*Problems to work on*.
• a. According to the exam solution sketch, which bits of the 22-bit address select a group of chips?
• b. Reproduce the part of the exam solution sketch starting with "## CS220: Computer" and going on through "to lower scores.".

## CS220: Computer Organization Mid-semester Examination Solution Sketch

2

- · Please be concise in your answers and write legibly.
- Do not write unnecessarily long answers. Longer answers usually lead to lower scores.
- Every answer must be accompanied by adequate explanation. Any answer (correct or incorrect) without explanation will not receive any credit.
- This is an open-book/open-note examination.

1(a). We would like to design an SRAM module of capacity  $2^{22} \times 32$  bits. The environment interacts with the SRAM module by sending a 22-bit address and expects a 32-bit data in return. Internally, the SRAM module is designed using SRAM chips each having  $2^{19}$  rows and 8-bit width. A read access to a chip outputs one row i.e., 8 bits. Consecutive bytes are placed on consecutive chips i.e., byte#0 on row#0 of chip#0, byte#1 on row#0 of chip#1, ..., byte#N-1 on row#0 of chip#N-1, byte#N on row#1 of chip#0, and so on where the total number of chips is N. Suppose the environment sends the hexadecimal address 22'hDEADA to the SRAM module. Show how this address is used to internally select an appropriate number of chips and access their rows to assemble the correct 32-bit output. Assume that each chip has a chip select input. Your answer must include a rough sketch of the hardware. (5 points)

Solution: Number of chips is 32. Since four consecutive chips store a 32-bit value, we can group the chips into eight groups. A group is selected based on the least significant three bits of the 22-bit address. The chip select inputs of all chips in a group are enabled together when that group is selected. The most significant 19 bits of the address are used to access a row in the chips of the selected group. Note that the group selection bits must be the least significant bits of the address because consecutive bytes are placed on consecutive chips. The hardware includes two decoders. One decoder will take three least significant bits of the address and generate the chip select inputs of all chips in a group i.e., one output of the decoder will be connected to all chip select inputs of a group and there are eight groups. The second decoder takes the remaining 19 bits of the address and generates the wordline signals for the SRAM chips.

*Provided records*.

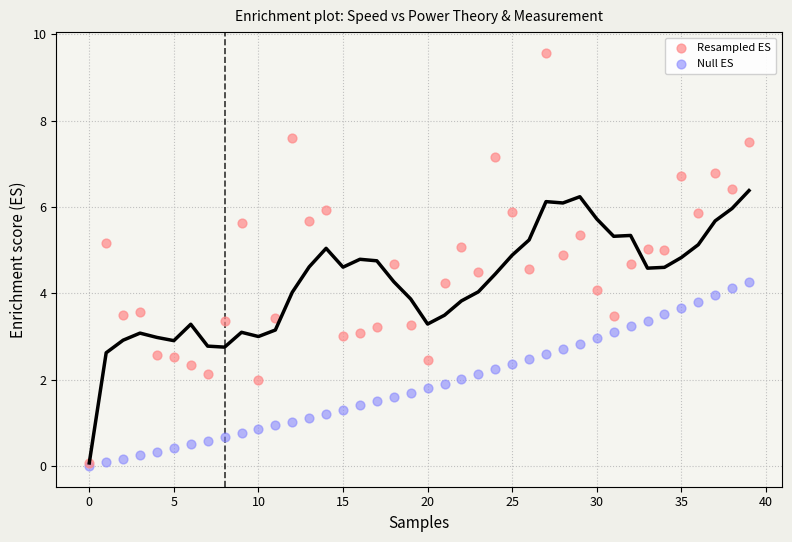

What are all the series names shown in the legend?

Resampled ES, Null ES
--
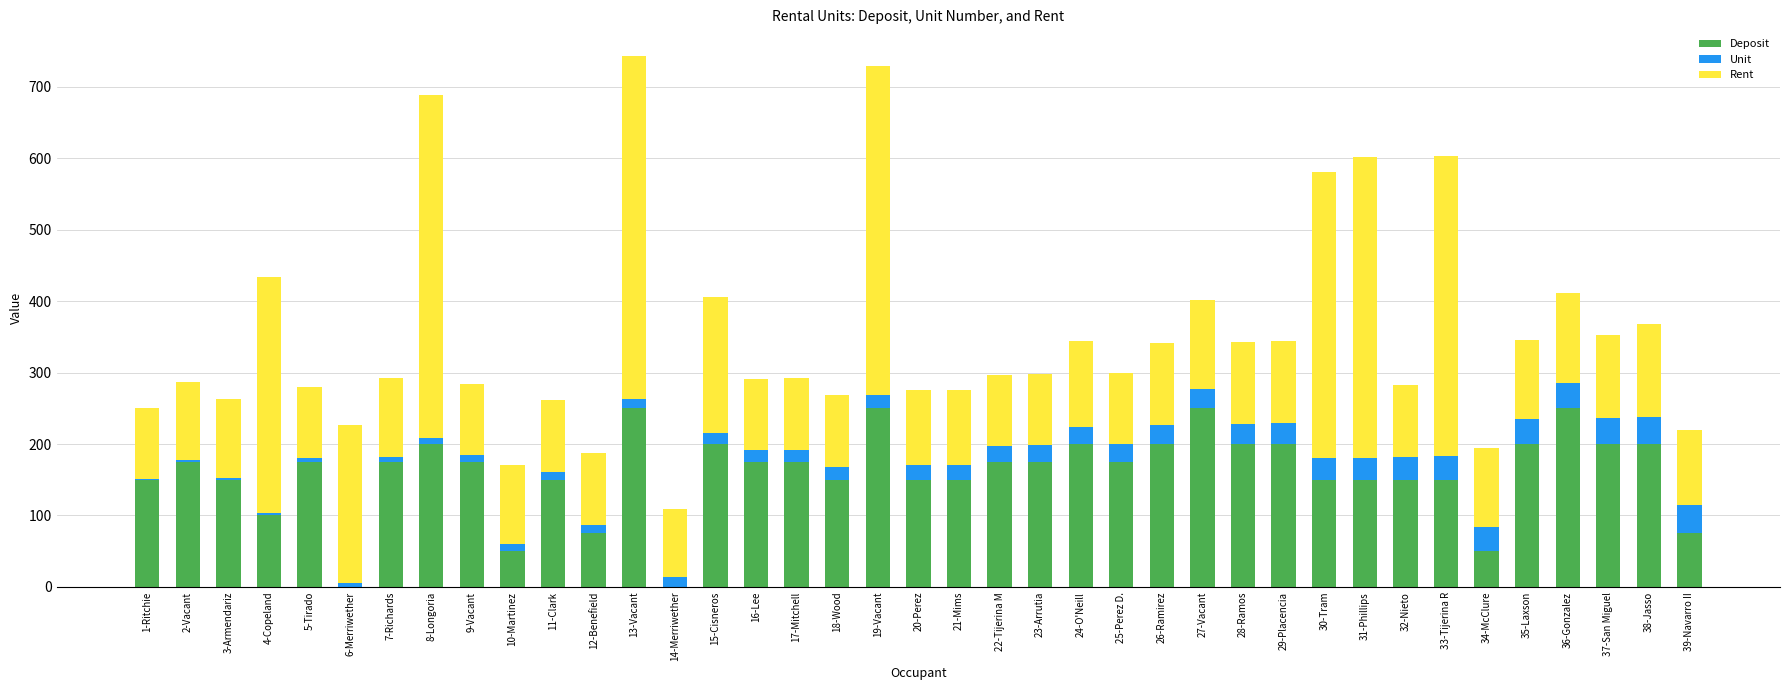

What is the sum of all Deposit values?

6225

*Answers to the tasks*.
• a. The least significant three bits of the address select the group.

• b.
## CS220: Computer Organization Mid-semester Examination Solution Sketch

2

- · Please be concise in your answers and write legibly.
- Do not write unnecessarily long answers. Longer answers usually lead to lower scores.